TASK INSTRUCTIONS: Before reproducing the lines below, strip out the pictures; every other character stays as written.
[Opening MATERIAL FOR THIS TASK section]
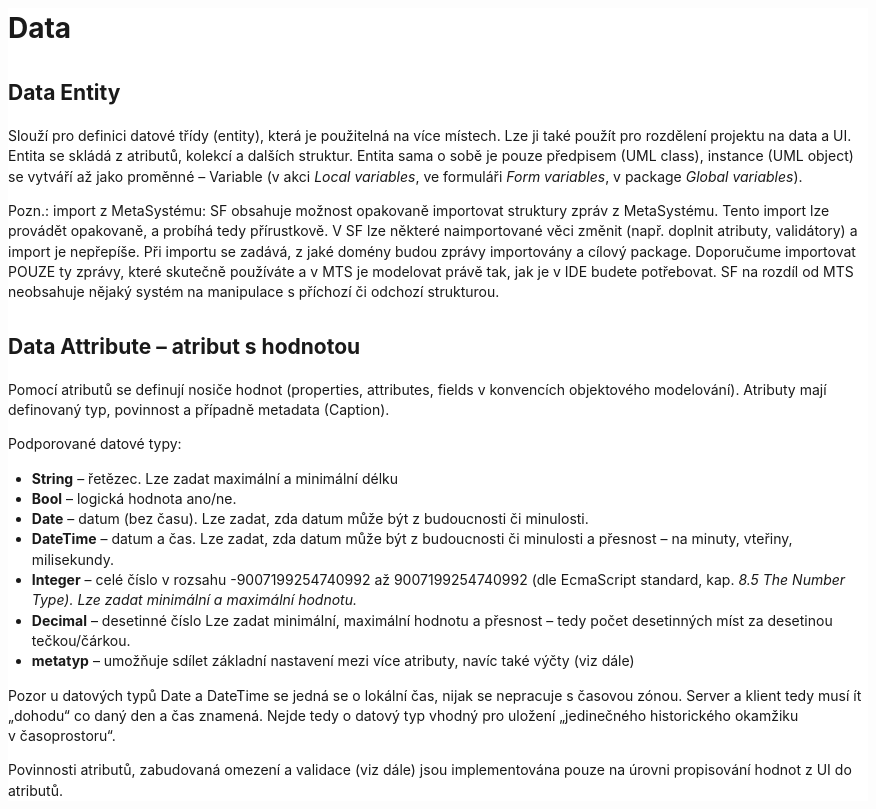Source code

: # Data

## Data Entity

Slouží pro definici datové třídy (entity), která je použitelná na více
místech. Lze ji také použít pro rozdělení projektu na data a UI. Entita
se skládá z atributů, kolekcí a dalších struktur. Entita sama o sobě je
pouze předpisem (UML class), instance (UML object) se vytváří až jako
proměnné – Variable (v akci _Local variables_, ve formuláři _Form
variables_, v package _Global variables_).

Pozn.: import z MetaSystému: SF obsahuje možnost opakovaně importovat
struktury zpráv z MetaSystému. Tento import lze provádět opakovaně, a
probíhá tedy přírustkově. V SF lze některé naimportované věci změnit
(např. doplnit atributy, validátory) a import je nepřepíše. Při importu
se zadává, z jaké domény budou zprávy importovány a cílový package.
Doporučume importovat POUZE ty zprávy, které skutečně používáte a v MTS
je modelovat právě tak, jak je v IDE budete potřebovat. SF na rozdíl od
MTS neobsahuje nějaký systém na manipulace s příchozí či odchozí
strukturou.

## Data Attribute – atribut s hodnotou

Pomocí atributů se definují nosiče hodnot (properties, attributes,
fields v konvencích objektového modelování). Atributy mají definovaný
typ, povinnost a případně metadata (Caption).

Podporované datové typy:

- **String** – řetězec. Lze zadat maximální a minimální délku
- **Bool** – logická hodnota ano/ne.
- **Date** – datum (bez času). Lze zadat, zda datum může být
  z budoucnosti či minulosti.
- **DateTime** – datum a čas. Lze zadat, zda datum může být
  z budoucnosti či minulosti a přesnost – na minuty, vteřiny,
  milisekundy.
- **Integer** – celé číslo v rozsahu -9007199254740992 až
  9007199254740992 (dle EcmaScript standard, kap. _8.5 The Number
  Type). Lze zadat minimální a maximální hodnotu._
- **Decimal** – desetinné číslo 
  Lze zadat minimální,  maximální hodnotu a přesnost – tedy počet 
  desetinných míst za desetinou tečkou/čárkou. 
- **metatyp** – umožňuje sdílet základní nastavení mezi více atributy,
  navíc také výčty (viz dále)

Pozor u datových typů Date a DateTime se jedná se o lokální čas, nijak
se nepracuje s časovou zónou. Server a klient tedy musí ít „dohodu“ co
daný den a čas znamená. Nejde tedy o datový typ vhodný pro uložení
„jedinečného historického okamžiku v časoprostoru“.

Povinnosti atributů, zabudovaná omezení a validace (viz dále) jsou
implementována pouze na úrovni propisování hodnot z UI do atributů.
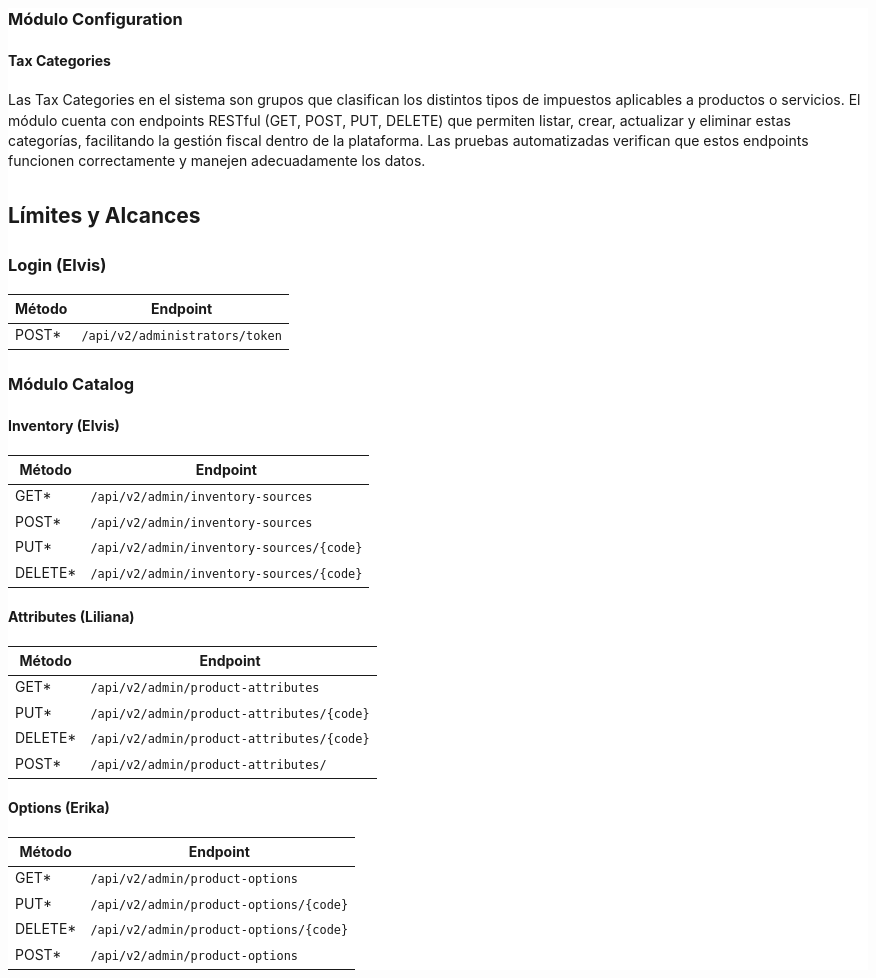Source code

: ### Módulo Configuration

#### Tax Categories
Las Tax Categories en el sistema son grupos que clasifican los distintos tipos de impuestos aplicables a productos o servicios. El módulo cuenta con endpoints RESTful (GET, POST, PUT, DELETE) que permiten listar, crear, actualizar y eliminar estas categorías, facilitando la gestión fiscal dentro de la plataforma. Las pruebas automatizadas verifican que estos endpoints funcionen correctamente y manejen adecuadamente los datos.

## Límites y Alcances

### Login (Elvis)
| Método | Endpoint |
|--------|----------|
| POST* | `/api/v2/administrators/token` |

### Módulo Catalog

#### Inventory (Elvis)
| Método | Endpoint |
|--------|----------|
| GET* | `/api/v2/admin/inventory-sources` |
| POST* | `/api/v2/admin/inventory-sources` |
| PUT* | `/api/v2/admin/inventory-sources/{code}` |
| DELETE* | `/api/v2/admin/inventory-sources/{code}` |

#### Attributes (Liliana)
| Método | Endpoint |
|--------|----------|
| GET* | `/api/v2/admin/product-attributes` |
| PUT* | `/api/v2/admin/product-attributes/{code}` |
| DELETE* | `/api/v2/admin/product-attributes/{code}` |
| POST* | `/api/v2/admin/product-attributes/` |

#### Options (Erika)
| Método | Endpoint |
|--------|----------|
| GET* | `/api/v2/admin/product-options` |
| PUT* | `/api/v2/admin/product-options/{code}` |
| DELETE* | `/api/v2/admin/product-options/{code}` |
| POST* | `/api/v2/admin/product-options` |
[Closing MATERIAL FOR THIS TASK section]
ANSWER BOX:
Source code

: # Data

## Data Entity

Slouží pro definici datové třídy (entity), která je použitelná na více
místech. Lze ji také použít pro rozdělení projektu na data a UI. Entita
se skládá z atributů, kolekcí a dalších struktur. Entita sama o sobě je
pouze předpisem (UML class), instance (UML object) se vytváří až jako
proměnné – Variable (v akci _Local variables_, ve formuláři _Form
variables_, v package _Global variables_).

Pozn.: import z MetaSystému: SF obsahuje možnost opakovaně importovat
struktury zpráv z MetaSystému. Tento import lze provádět opakovaně, a
probíhá tedy přírustkově. V SF lze některé naimportované věci změnit
(např. doplnit atributy, validátory) a import je nepřepíše. Při importu
se zadává, z jaké domény budou zprávy importovány a cílový package.
Doporučume importovat POUZE ty zprávy, které skutečně používáte a v MTS
je modelovat právě tak, jak je v IDE budete potřebovat. SF na rozdíl od
MTS neobsahuje nějaký systém na manipulace s příchozí či odchozí
strukturou.

## Data Attribute – atribut s hodnotou

Pomocí atributů se definují nosiče hodnot (properties, attributes,
fields v konvencích objektového modelování). Atributy mají definovaný
typ, povinnost a případně metadata (Caption).

Podporované datové typy:

- **String** – řetězec. Lze zadat maximální a minimální délku
- **Bool** – logická hodnota ano/ne.
- **Date** – datum (bez času). Lze zadat, zda datum může být
  z budoucnosti či minulosti.
- **DateTime** – datum a čas. Lze zadat, zda datum může být
  z budoucnosti či minulosti a přesnost – na minuty, vteřiny,
  milisekundy.
- **Integer** – celé číslo v rozsahu -9007199254740992 až
  9007199254740992 (dle EcmaScript standard, kap. _8.5 The Number
  Type). Lze zadat minimální a maximální hodnotu._
- **Decimal** – desetinné číslo 
  Lze zadat minimální,  maximální hodnotu a přesnost – tedy počet 
  desetinných míst za desetinou tečkou/čárkou. 
- **metatyp** – umožňuje sdílet základní nastavení mezi více atributy,
  navíc také výčty (viz dále)

Pozor u datových typů Date a DateTime se jedná se o lokální čas, nijak
se nepracuje s časovou zónou. Server a klient tedy musí ít „dohodu“ co
daný den a čas znamená. Nejde tedy o datový typ vhodný pro uložení
„jedinečného historického okamžiku v časoprostoru“.

Povinnosti atributů, zabudovaná omezení a validace (viz dále) jsou
implementována pouze na úrovni propisování hodnot z UI do atributů.
Source code

: ### Módulo Configuration

#### Tax Categories
Las Tax Categories en el sistema son grupos que clasifican los distintos tipos de impuestos aplicables a productos o servicios. El módulo cuenta con endpoints RESTful (GET, POST, PUT, DELETE) que permiten listar, crear, actualizar y eliminar estas categorías, facilitando la gestión fiscal dentro de la plataforma. Las pruebas automatizadas verifican que estos endpoints funcionen correctamente y manejen adecuadamente los datos.

## Límites y Alcances

### Login (Elvis)
| Método | Endpoint |
|--------|----------|
| POST* | `/api/v2/administrators/token` |

### Módulo Catalog

#### Inventory (Elvis)
| Método | Endpoint |
|--------|----------|
| GET* | `/api/v2/admin/inventory-sources` |
| POST* | `/api/v2/admin/inventory-sources` |
| PUT* | `/api/v2/admin/inventory-sources/{code}` |
| DELETE* | `/api/v2/admin/inventory-sources/{code}` |

#### Attributes (Liliana)
| Método | Endpoint |
|--------|----------|
| GET* | `/api/v2/admin/product-attributes` |
| PUT* | `/api/v2/admin/product-attributes/{code}` |
| DELETE* | `/api/v2/admin/product-attributes/{code}` |
| POST* | `/api/v2/admin/product-attributes/` |

#### Options (Erika)
| Método | Endpoint |
|--------|----------|
| GET* | `/api/v2/admin/product-options` |
| PUT* | `/api/v2/admin/product-options/{code}` |
| DELETE* | `/api/v2/admin/product-options/{code}` |
| POST* | `/api/v2/admin/product-options` |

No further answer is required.